The os.force is the OS of the system. It's the first file that boots up by the machine, so it's the only program that can use privileged instructions (defined in types.c). It also has library functions that help in actually using the machine (similar to libc).
There's a number of userspace applications written in the force language.
In phase 1, there is no ability for the teams to write, so there's only one bug:
- Backdoor in OS
In phase 1, the backdoor was removed.
In phase 2, they can use the shell
redirection and cat
to create their own files that are loaded.
There's a few bugs:
-
Another (different) backdoor in the OS. This can't be directly called, but the teams can directly call the
OPN
instruction. -
Bypass the check in
open_file
by directly callingOPN
instruction. -
Write to shared memory queues.
-
Loader overwrites opcode with external symbol with undocumented/unused flag.

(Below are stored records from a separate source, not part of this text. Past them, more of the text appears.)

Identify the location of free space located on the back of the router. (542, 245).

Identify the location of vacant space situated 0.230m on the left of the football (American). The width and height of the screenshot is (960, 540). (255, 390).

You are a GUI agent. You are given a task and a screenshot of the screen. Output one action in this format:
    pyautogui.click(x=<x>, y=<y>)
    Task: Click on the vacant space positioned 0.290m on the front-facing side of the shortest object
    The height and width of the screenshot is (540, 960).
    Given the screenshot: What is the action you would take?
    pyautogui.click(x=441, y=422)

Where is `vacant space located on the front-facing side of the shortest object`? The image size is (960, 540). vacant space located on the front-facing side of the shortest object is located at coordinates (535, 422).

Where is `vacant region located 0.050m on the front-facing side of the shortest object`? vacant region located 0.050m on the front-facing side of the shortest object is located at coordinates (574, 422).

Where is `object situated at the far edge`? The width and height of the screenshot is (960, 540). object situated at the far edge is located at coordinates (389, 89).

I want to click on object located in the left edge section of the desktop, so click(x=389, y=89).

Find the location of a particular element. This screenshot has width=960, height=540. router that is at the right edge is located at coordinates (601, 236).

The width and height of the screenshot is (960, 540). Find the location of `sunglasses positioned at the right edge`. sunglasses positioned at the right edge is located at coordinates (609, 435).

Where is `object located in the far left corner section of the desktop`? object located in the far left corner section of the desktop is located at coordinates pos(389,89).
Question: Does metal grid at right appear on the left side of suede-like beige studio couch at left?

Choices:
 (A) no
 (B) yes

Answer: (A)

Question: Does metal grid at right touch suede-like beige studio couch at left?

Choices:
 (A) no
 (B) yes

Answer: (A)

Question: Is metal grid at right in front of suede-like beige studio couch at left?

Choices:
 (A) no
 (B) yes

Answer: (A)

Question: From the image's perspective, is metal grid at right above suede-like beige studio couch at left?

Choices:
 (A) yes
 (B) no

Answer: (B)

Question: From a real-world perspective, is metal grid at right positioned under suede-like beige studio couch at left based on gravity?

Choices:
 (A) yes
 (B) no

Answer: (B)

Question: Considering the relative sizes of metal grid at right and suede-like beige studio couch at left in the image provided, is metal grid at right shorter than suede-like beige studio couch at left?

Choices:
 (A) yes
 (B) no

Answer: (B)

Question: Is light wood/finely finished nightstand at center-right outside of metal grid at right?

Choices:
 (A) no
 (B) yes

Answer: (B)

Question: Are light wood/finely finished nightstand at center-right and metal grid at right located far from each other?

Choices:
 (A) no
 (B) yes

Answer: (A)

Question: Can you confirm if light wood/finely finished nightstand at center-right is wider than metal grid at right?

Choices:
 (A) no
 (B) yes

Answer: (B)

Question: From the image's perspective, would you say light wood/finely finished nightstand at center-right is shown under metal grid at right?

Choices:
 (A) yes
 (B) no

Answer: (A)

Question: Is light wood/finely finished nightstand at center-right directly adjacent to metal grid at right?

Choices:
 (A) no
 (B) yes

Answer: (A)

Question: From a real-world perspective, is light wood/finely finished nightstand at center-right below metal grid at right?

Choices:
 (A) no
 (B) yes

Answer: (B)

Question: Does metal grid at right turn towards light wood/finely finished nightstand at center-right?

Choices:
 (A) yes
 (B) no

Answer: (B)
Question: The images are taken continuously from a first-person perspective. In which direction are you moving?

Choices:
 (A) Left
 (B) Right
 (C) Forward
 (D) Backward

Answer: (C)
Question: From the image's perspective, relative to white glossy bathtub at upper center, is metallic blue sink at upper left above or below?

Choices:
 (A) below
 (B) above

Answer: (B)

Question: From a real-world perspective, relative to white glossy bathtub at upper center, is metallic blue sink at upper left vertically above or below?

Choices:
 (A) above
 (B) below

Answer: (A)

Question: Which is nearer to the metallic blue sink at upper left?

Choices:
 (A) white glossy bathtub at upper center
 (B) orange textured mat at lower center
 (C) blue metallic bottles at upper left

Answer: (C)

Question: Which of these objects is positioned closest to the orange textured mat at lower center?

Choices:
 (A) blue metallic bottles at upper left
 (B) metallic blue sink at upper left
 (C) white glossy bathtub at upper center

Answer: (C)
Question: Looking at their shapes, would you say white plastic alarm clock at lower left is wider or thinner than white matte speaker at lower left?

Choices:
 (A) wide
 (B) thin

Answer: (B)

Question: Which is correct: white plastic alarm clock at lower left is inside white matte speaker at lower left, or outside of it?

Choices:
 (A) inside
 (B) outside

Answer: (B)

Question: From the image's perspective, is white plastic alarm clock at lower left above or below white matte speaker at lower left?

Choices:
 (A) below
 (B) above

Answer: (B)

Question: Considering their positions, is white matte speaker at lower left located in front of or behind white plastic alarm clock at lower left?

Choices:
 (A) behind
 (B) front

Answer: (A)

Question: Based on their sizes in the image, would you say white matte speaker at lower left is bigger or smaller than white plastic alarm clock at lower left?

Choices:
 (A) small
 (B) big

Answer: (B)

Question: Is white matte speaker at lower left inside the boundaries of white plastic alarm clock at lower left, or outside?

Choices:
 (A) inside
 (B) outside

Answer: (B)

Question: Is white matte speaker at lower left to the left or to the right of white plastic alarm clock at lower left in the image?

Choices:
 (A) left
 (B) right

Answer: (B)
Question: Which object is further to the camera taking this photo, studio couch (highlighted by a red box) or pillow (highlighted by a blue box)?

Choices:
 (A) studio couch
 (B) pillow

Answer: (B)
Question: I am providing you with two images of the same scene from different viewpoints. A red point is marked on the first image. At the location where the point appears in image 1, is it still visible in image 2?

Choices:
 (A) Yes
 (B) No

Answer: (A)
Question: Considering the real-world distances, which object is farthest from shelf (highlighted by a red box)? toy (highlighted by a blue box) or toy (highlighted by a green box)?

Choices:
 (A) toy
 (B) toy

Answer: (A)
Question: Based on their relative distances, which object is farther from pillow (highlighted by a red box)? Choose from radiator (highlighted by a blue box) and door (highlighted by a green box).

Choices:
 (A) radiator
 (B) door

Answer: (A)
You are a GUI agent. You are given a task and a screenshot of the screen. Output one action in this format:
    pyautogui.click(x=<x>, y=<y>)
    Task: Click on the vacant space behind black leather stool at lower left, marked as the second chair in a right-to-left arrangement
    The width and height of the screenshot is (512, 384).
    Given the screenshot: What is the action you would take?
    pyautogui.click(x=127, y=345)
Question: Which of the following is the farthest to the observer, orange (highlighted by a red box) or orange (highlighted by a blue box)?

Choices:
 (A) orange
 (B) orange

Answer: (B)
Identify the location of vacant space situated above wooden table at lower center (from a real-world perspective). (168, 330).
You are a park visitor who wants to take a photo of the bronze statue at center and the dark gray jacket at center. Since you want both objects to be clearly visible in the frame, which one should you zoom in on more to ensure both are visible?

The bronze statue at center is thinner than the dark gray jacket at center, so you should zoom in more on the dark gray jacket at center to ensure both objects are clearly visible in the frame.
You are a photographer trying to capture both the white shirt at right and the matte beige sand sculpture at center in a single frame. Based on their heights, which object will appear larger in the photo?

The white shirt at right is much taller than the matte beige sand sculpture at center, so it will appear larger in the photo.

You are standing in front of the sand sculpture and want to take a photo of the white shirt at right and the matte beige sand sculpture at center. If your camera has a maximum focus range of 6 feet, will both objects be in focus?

The backdoor can be patched by removing that functionality.
The OPN
instruction in open_file
cannot be removed, so there's two
options: (1) randomize the location of OPN
(with cat
able to read,
this doesn't hide it from a good team) and (2) use Trap Mode (see
below) to perform data flow protect to prevent the direct calls.
An attacker can then mess with Trap Mode in two ways:
-
Use hash collisions to trick the trap mode code into thinking that the call to
OPN
is valid. -
The check for trap-mode code is any code in the first 100 instructions of the OS. The check for this incorrectly casts the instruction number to a 16-bit integer, which means that a clever attacker can overflow it.
To trigger the third bug (writing to the shared memory queues) the
teams could use lseek and write on the FDs of the shared memory queues
that act as the buses between the hardware components, thus executing
their own instructions (bypassing trap mode and all). This can be
patched by checking in the WRT
function the FDs.
To trigger the fourth bug (loader overwrites opcode with symbol), if the highest bit is set in the external references flags, the loader will overwrite the opcode with the current destination of the symbol. In this way, an attacker can create privileged opcodes in userspace.